Limbo was never intended to be eternal, simply a half-way station until the Last Judgement, at which time these souls would be admitted to heaven. I am sure the Catholic Church would now say it does not have a doctrinal position on this.

  • I actually heard a bit on NPR about this a couple of years ago. In the NPR interview, the interviewee said that the Catholic church was, at the time of the interview, officially abolishing this doctrine. Jan 28, 2016 at 13:14
  • The limbus puerorum is much older than St. Thomas Aquinas. It goes at least as far back as St. Augustine.
    – Geremia
    Jan 29, 2016 at 0:02
  • @Geremia Thx for that, I may stand corrected. Do you have any sources? According to the Encyclopedia Augustine only went part way down that path , " Augustine and the African Fathers believed that unbaptized infants share in the common positive misery of the damned, and the very most that St.
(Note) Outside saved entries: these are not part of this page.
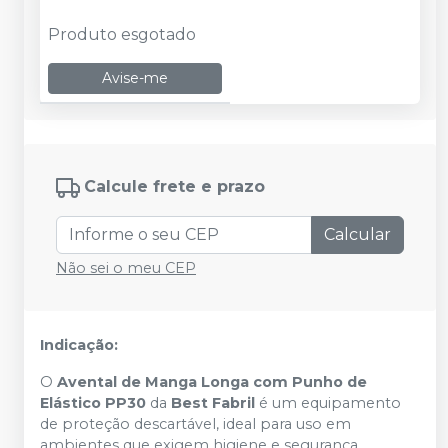
Produto esgotado
Avise-me
Calcule frete e prazo
Calcular
Não sei o meu CEP
Indicação:
O
Avental de Manga Longa com Punho de
Elástico PP30
da
Best Fabril
é um equipamento
de proteção descartável, ideal para uso em
ambientes que exigem higiene e segurança.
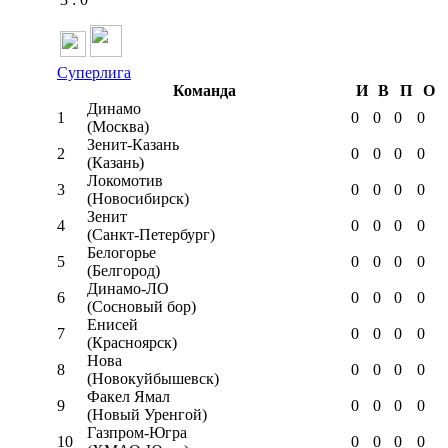
Суперлига
Команда
И
В
П
О
Динамо
1
0
0
0
0
(Москва)
Зенит-Казань
2
0
0
0
0
(Казань)
Локомотив
3
0
0
0
0
(Новосибирск)
Зенит
4
0
0
0
0
(Санкт-Петербург)
Белогорье
5
0
0
0
0
(Белгород)
Динамо-ЛО
6
0
0
0
0
(Сосновый бор)
Енисей
7
0
0
0
0
(Красноярск)
Нова
8
0
0
0
0
(Новокуйбышевск)
Факел Ямал
9
0
0
0
0
(Новый Уренгой)
Газпром-Югра
10
0
0
0
0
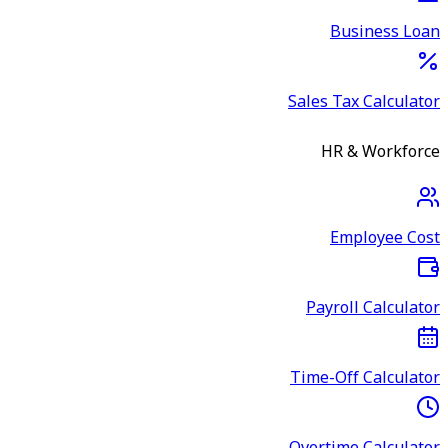
Business Loan
Sales Tax Calculator
HR & Workforce
Employee Cost
Payroll Calculator
Time-Off Calculator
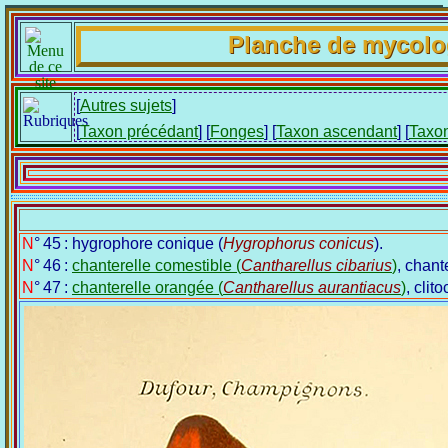
Planche de mycolo
[
Autres sujets
]
[
Taxon précédant
] [
Fonges
] [
Taxon ascendant
] [
Taxon
N° 45 : hygrophore conique (
Hygrophorus conicus
).
N° 46 :
chanterelle comestible (
Cantharellus cibarius
)
, chant
N° 47 :
chanterelle orangée (
Cantharellus aurantiacus
)
, clit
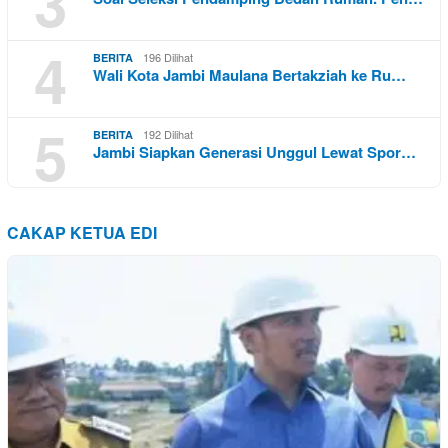
3
4
196 Dilihat
BERITA
Wali Kota Jambi Maulana Bertakziah ke Ru…
5
192 Dilihat
BERITA
Jambi Siapkan Generasi Unggul Lewat Spor…
CAKAP KETUA EDI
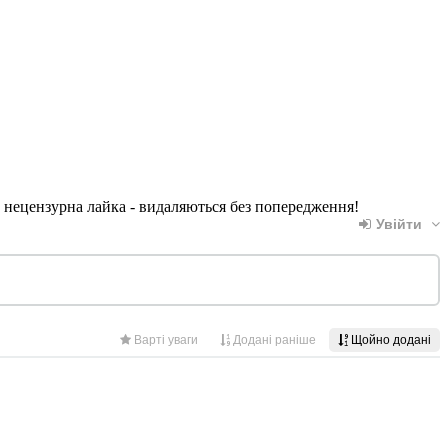
, нецензурна лайка - видаляються без попередження!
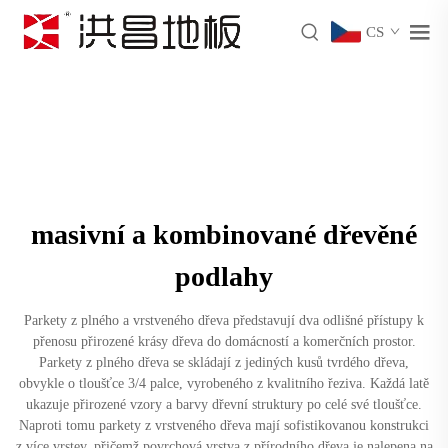
CS
masivní a kombinované dřevěné
podlahy
Parkety z plného a vrstveného dřeva představují dva odlišné přístupy k
přenosu přirozené krásy dřeva do domácností a komerčních prostor.
Parkety z plného dřeva se skládají z jediných kusů tvrdého dřeva,
obvykle o tloušťce 3/4 palce, vyrobeného z kvalitního řeziva. Každá latě
ukazuje přirozené vzory a barvy dřevní struktury po celé své tloušťce.
Naproti tomu parkety z vrstveného dřeva mají sofistikovanou konstrukci
z více vrstev, přičemž povrchová vrstva z přírodního dřeva je nalepena na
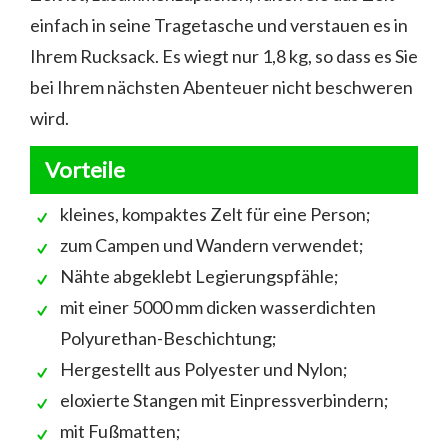
einfach in seine Tragetasche und verstauen es in
Ihrem Rucksack. Es wiegt nur 1,8 kg, so dass es Sie
bei Ihrem nächsten Abenteuer nicht beschweren
wird.
Vorteile
kleines, kompaktes Zelt für eine Person;
zum Campen und Wandern verwendet;
Nähte abgeklebt Legierungspfähle;
mit einer 5000 mm dicken wasserdichten
Polyurethan-Beschichtung;
Hergestellt aus Polyester und Nylon;
eloxierte Stangen mit Einpressverbindern;
mit Fußmatten;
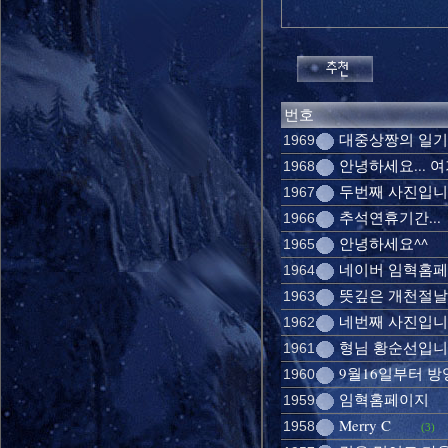
번호
대중상짱의 일기
1969
안녕하세요... 여
1968
두번째 사진입니
1967
추석연휴기간...
1966
안녕하세요^^
1965
네이버 임혁홈
1964
뜻깊은 개천절날에
1963
네번째 사진입니
1962
형님 황순선입
1961
9월16일부터 방영
1960
임혁홈페이지
1959
Merry C
1958
(3)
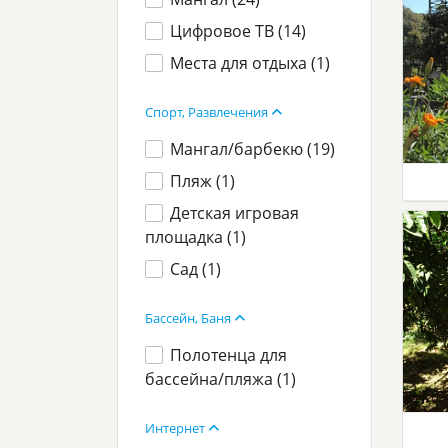
Цифровое ТВ (
14
)
Места для отдыха (
1
)
Спорт, Развлечения
Мангал/барбекю (
19
)
Пляж (
1
)
Детская игровая
площадка (
1
)
Сад (
1
)
Бассейн, Баня
Полотенца для
бассейна/пляжа (
1
)
Интернет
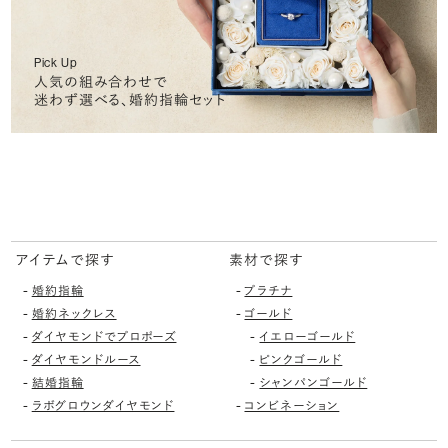
Pick Up
人気の組み合わせで
迷わず選べる、婚約指輪セット
アイテムで探す
素材で探す
-
-
婚約指輪
プラチナ
-
-
婚約ネックレス
ゴールド
-
-
ダイヤモンドでプロポーズ
イエローゴールド
-
-
ダイヤモンドルース
ピンクゴールド
-
-
結婚指輪
シャンパンゴールド
-
-
ラボグロウンダイヤモンド
コンビネーション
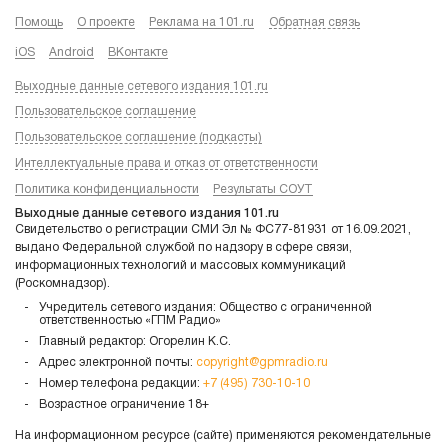
Помощь
О проекте
Реклама на 101.ru
Обратная связь
iOS
Android
ВКонтакте
Выходные данные сетевого издания 101.ru
Пользовательское соглашение
Пользовательское соглашение (подкасты)
Интеллектуальные права и отказ от ответственности
Политика конфиденциальности
Результаты СОУТ
Выходные данные сетевого издания 101.ru
Свидетельство о регистрации СМИ Эл № ФС77-81931 от 16.09.2021,
выдано Федеральной службой по надзору в сфере связи,
информационных технологий и массовых коммуникаций
(Роскомнадзор).
Учредитель сетевого издания: Общество с ограниченной
ответственностью «ГПМ Радио»
Главный редактор: Огорелин К.С.
Адрес электронной почты:
copyright@gpmradio.ru
Номер телефона редакции:
+7 (495) 730-10-10
Возрастное ограничение 18+
На информационном ресурсе (сайте) применяются рекомендательные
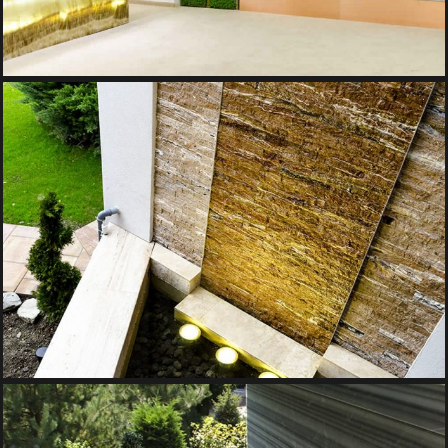
FANTANA CASCADA DIN PIATRA
Iazuri si Cascade, Pereti de Apa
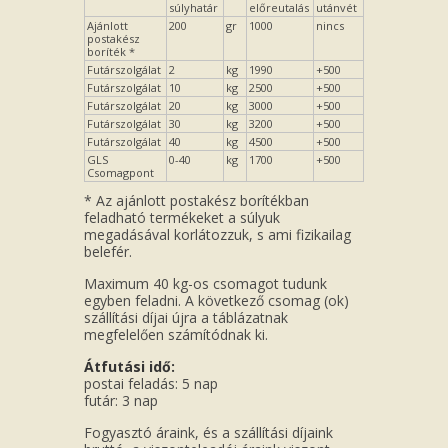
súlyhatár
előreutalás
utánvét
Ajánlott
200
gr
1000
nincs
postakész
boríték *
Futárszolgálat
2
kg
1990
+500
Futárszolgálat
10
kg
2500
+500
Futárszolgálat
20
kg
3000
+500
Futárszolgálat
30
kg
3200
+500
Futárszolgálat
40
kg
4500
+500
GLS
0-40
kg
1700
+500
Csomagpont
* Az ajánlott postakész borítékban
feladható termékeket a súlyuk
megadásával korlátozzuk, s ami fizikailag
belefér.
Maximum 40 kg-os csomagot tudunk
egyben feladni. A következő csomag (ok)
szállítási díjai újra a táblázatnak
megfelelően számítódnak ki.
Átfutási idő:
postai feladás: 5 nap
futár: 3 nap
Fogyasztó áraink, és a szállítási díjaink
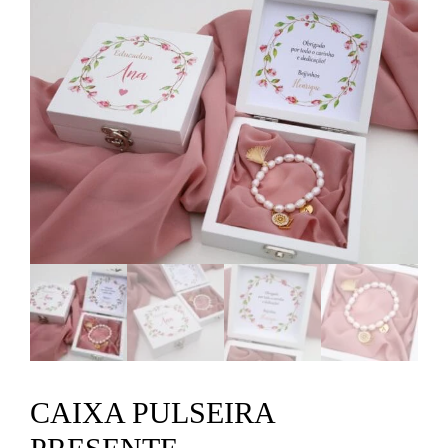
CAIXA PULSEIRA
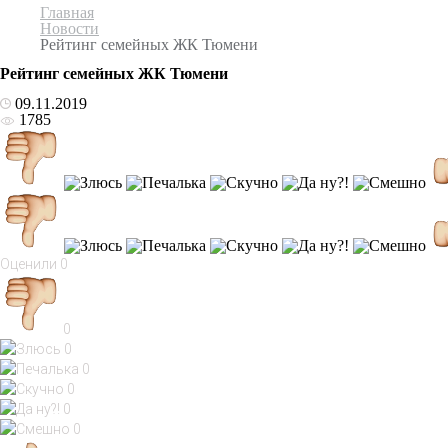
Главная
Новости
Рейтинг семейных ЖК Тюмени
Рейтинг семейных ЖК Тюмени
09.11.2019
1785
Оценили
0
0
0
0
0
0
0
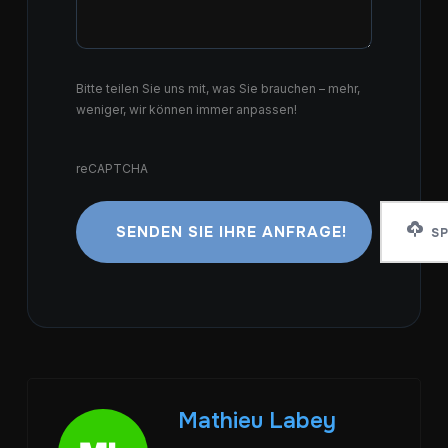
Bitte teilen Sie uns mit, was Sie brauchen – mehr,
weniger, wir können immer anpassen!
reCAPTCHA
reCAPTCHA
SP
Mathieu Labey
Augustine concedes is that their punishment is the mildest of all, so mild indeed that one may not say that for them non-existence would be preferable to existence in such a state. " Limbo, as I understand it is a place of peace, without the beatific vision. Jan 29, 2016 at 0:39
  • @Geremia (cont) limbus puerorum could scarcely predate Augustine, as it was he who essentially created the doctrine of original sin, without which there is no need for limbo. Jan 29, 2016 at 0:40
  • 1
    @DickHarfield What makes you think St. Augustine invented the doctrine of original sin? Also, he says (Enchir. xciii): "The punishment of children who die in none but original sin is most lenient." Yes, the limbus puerorum is a state of natural happiness, without the Beatific Vision.
    – Geremia
    Jan 29, 2016 at 1:26

Limbo falls into a Category which in the Catholic Church is call "THEOLOGOUMENON"

In Roman Catholic Theology, is usually refers to statements that are without direct confirmation in Scripture or official endorsement by the divinely inspired Teaching Magisterium of the Church, and are therefore not dogmatically binding per se, but are worth recommending because they cast light on understanding doctrines that are considered to be divinely revealed. wiki

Limbo has always fallen into the category of THEOLOGOUMNON. Presently, they idea of limbo is not accepted or taught as the concept of Gods perfect Mercy towards children, is more favorable considering his perfect nature.

Other THEOLOGOUMON in Catholicism are the fiery torments and countless years in purgatory. As Theologians look closer at this mystery and compare it to the perfect mercy of God, they start to see that Purgatory is not so much a place but a state, not a time but an experience. The reality of our final sanctification is still Theologoumenon.

I can say with certainty that as a Catholic in the current age, LIMBO has never been taught to me as it no longer applies in our current environment where the unborn are murdered in the womb.

Furthermore, the idea of limbo brings negative emotional reactions to especially non-catholics, when the teachings of the Church should be, Mercy to the victims, not pain and suffering. Limbo is often used by anti-catholics as they persecute the Church, usually by misrepresenting it's teaching, and in so doing, persecute Christ by being false witnesses to it.